Gorham Sterling Silver Corona
L.C. Smith & Corona Typewriter Inc.
Groton, New York
Serial Number 1011521V
Fellow collector Alan Seaver, whose website is machinesoflovinggrace.com, probably wrote one of the first and still best pieces on this model. He writes that, in short, to coincide with the release of its new Flattop portables, Corona commissioned Gorham to produced an initial 184 examples with panels made of sterling silver for promotional purposes. As such, the rear panels of these bore Gorham's 1930's hallmarks: a rampart, an anchor and an Old English uppercase letter G. Sterling silver examples should not be confused with Corona's regular Sterling model which was made of japanned steel, not silver.
Of the two images below, one is of how a window display at your local typewriter dealership would have been arranged with one of these promotional Gorham Coronas. The other is of the only known surviving example of one of the wood bases from that display.
After the original run 184 examples, a short story in The New Yorker suggested that despite The Great Depression, which had crippled the country at the time. Gorham examples were so popular that "the Corona people have sold more than a thousand silver typewriters to date." The story quotes a price of $95 but actual ads indicate a price of $125, which included "Sea Robin" grain leather case.
One of the more notable owners of a Gorham Corona was American author and journalist Gwen Bristow (1903 - 1980). She's seen here plucking away on hers in a 1937 photo which I purchased on eBay. The typewriter was a gift to her from her husband and fellow author, Bruce Manning. Stories of the extravagant gift began circulating in a few newspapers during the latter part of 1935 so my assumption is that it was gifted to Bristow for her birthday on September 16th. And just in case anyone is curious, no, my Gorham is not the one Bistrow owned... but wouldn't that be an exhilarating find!

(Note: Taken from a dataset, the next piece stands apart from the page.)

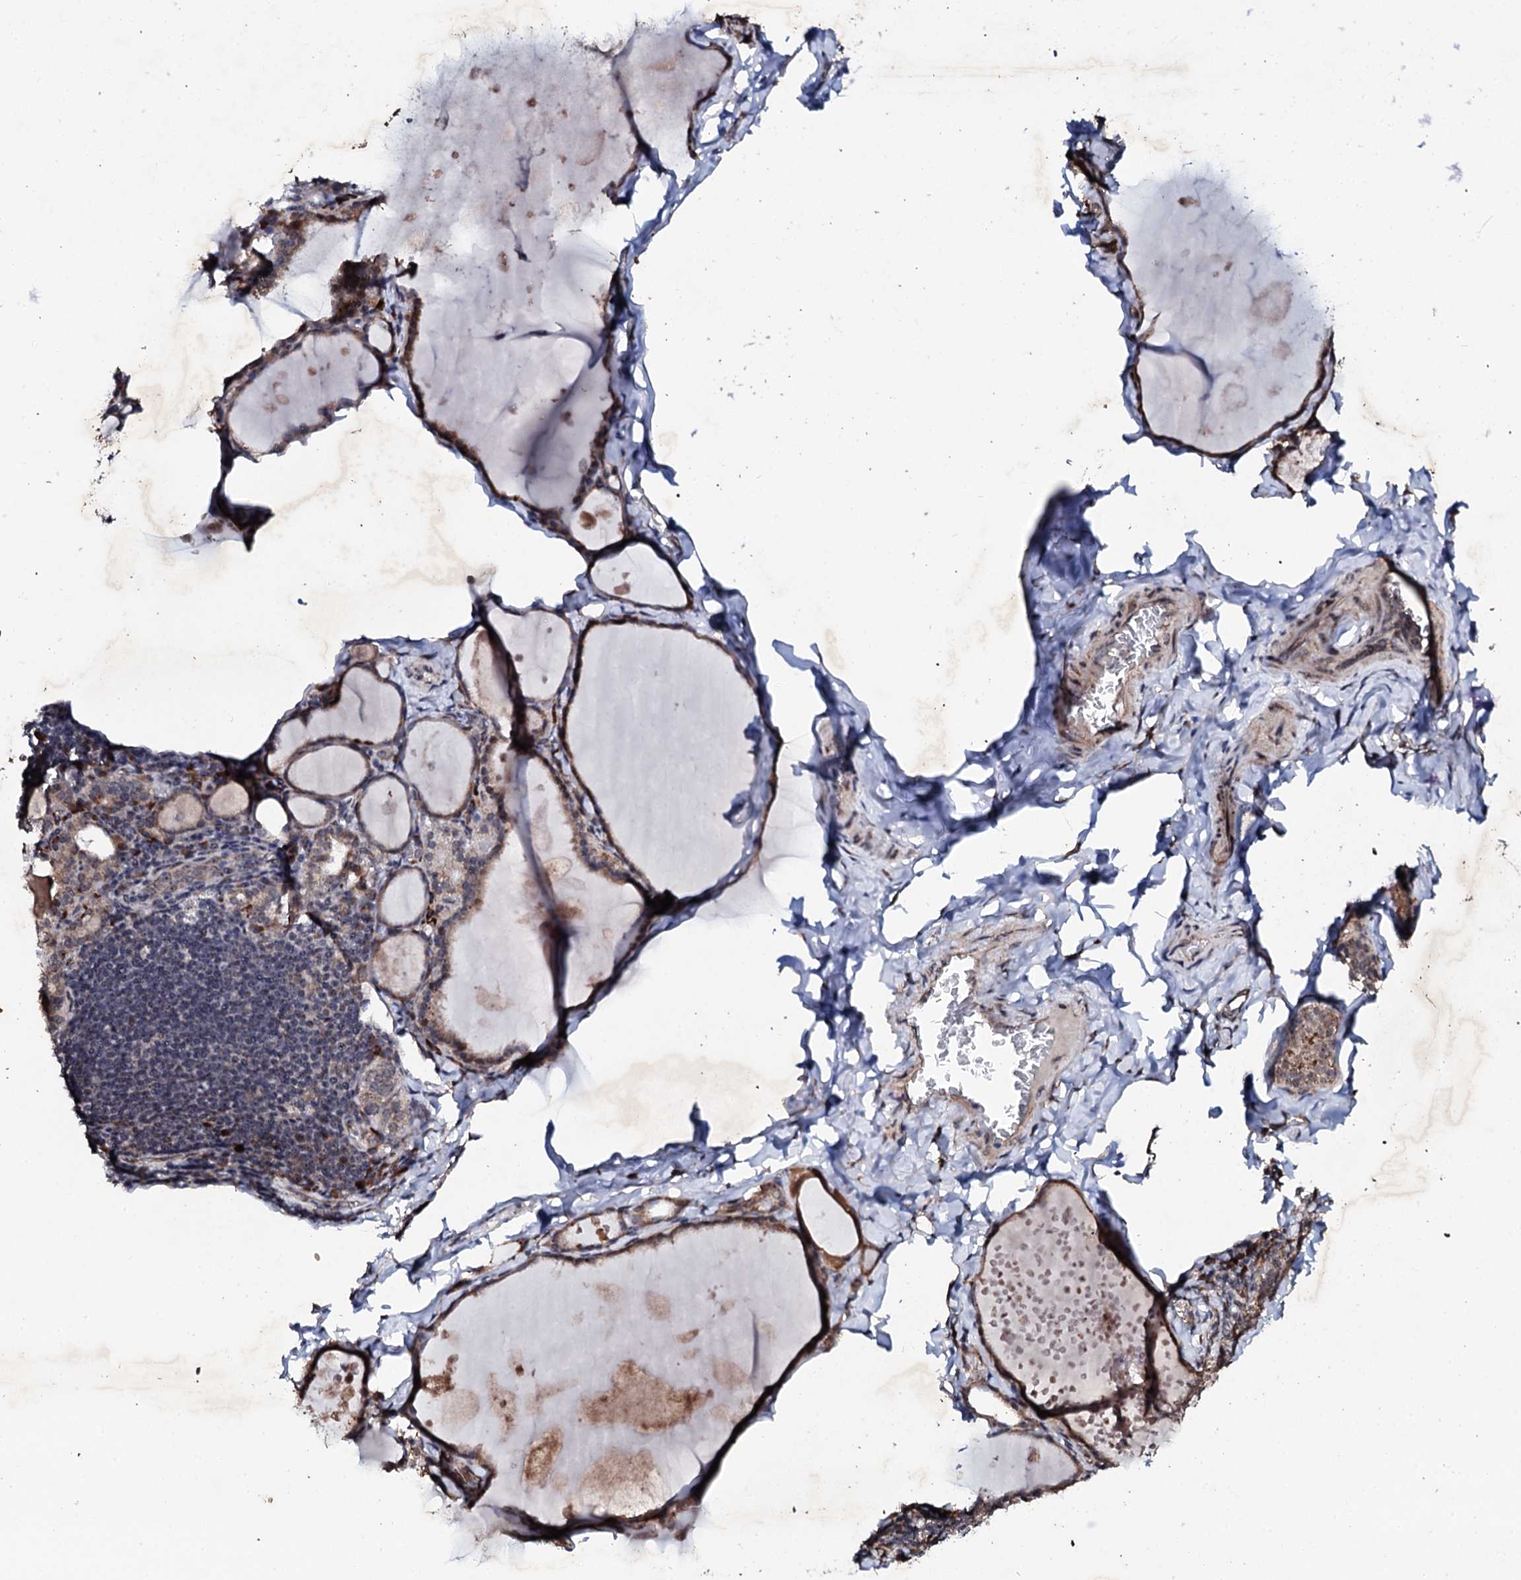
{"staining": {"intensity": "moderate", "quantity": ">75%", "location": "cytoplasmic/membranous"}, "tissue": "thyroid gland", "cell_type": "Glandular cells", "image_type": "normal", "snomed": [{"axis": "morphology", "description": "Normal tissue, NOS"}, {"axis": "topography", "description": "Thyroid gland"}], "caption": "Moderate cytoplasmic/membranous staining for a protein is seen in approximately >75% of glandular cells of benign thyroid gland using immunohistochemistry (IHC).", "gene": "FAM111A", "patient": {"sex": "male", "age": 56}}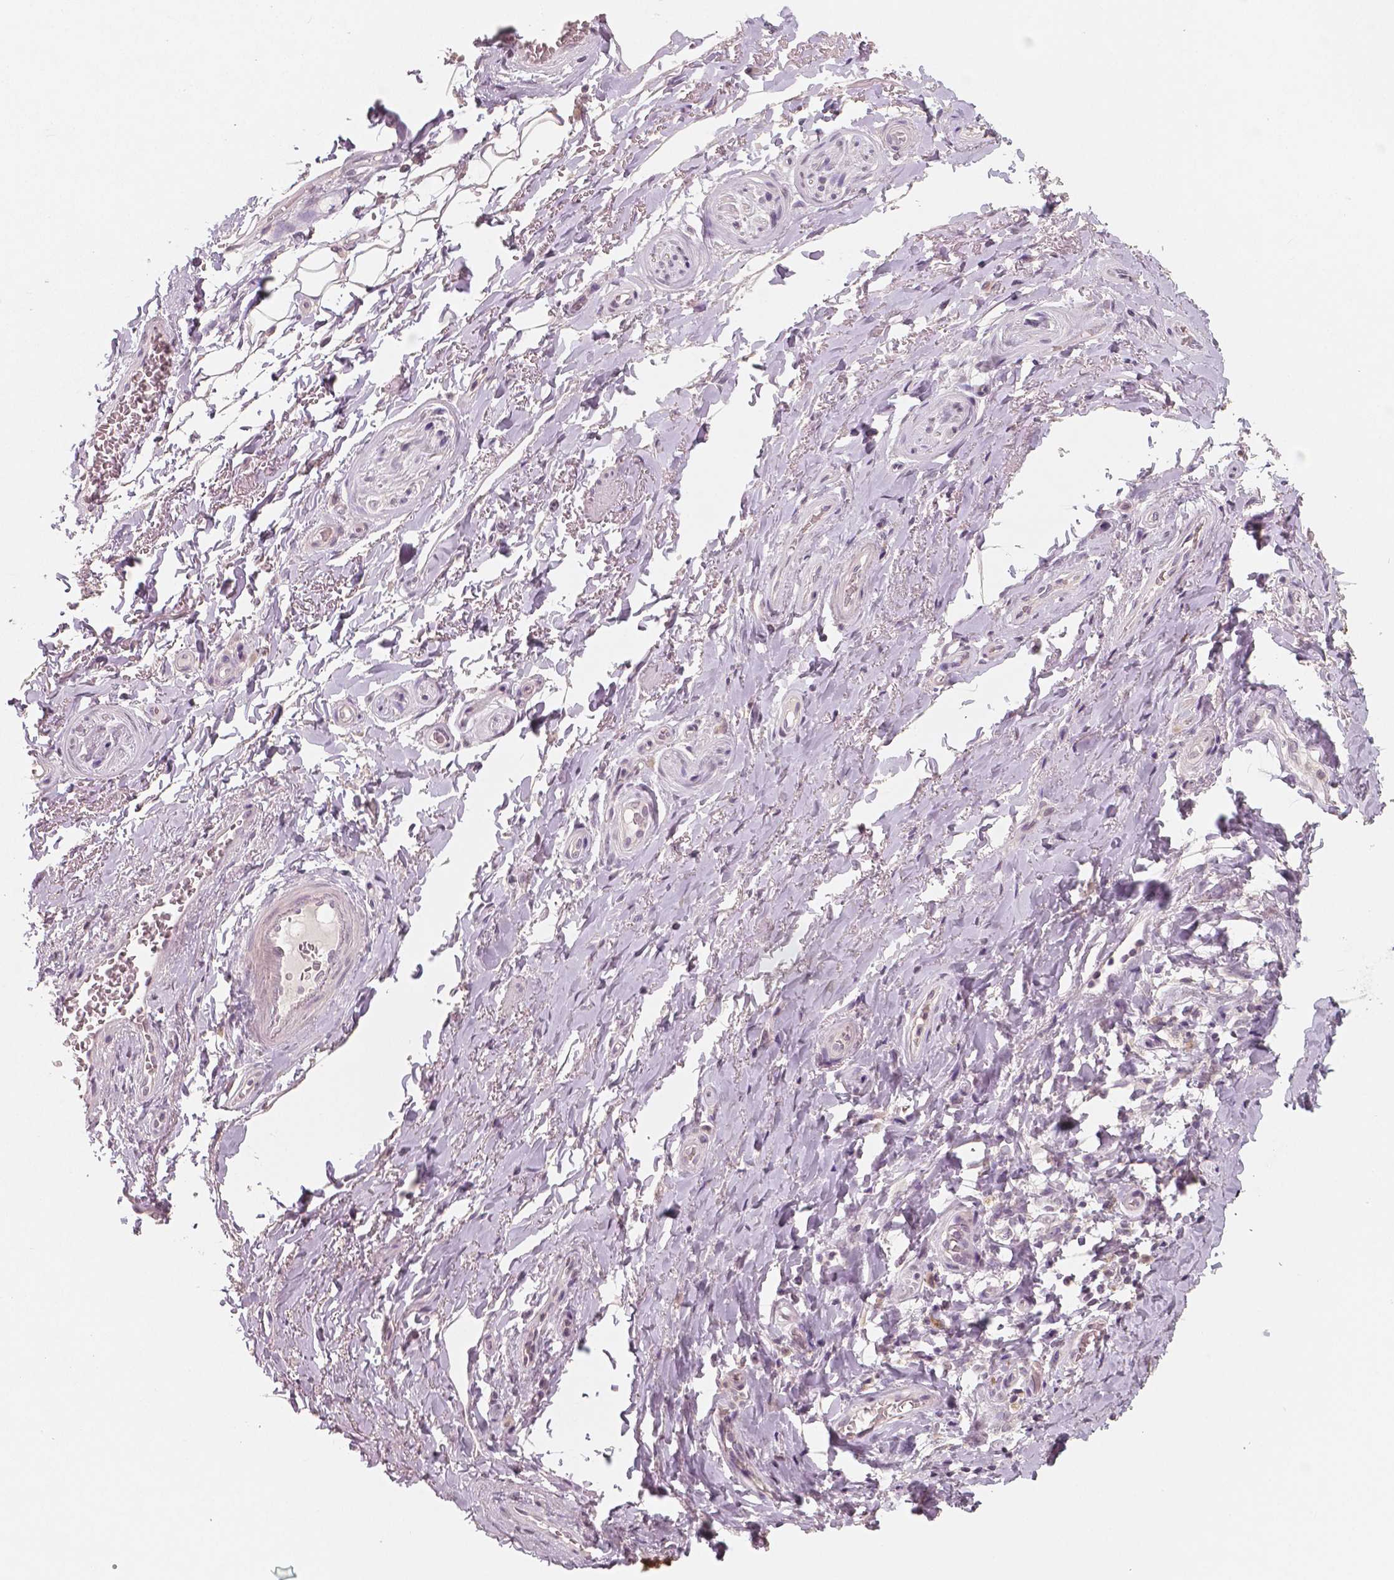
{"staining": {"intensity": "negative", "quantity": "none", "location": "none"}, "tissue": "adipose tissue", "cell_type": "Adipocytes", "image_type": "normal", "snomed": [{"axis": "morphology", "description": "Normal tissue, NOS"}, {"axis": "topography", "description": "Anal"}, {"axis": "topography", "description": "Peripheral nerve tissue"}], "caption": "Image shows no significant protein expression in adipocytes of normal adipose tissue.", "gene": "RNASE7", "patient": {"sex": "male", "age": 53}}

My example and its original display belonged to the late Don Sutherland (1944 - 2010). Don was a legends within our hobby. Not only was he an elite collector, but also an avid researcher, historian and writer. In his days, Don managed to unearth a Wagner, Index Visible, Hull, Crary, Sholes & Gliddens (yes plural), Crandalls, Burnett, Cash and my Tell, just to name a few. He traveled the country hunting typewriters and then graciously shared any knowledge he'd gained within the pages of various periodicals. Don also wrote The Typewriter Legend: Published by Matsushita Electric Corporation of America, Secucus, New Jersey, 1985.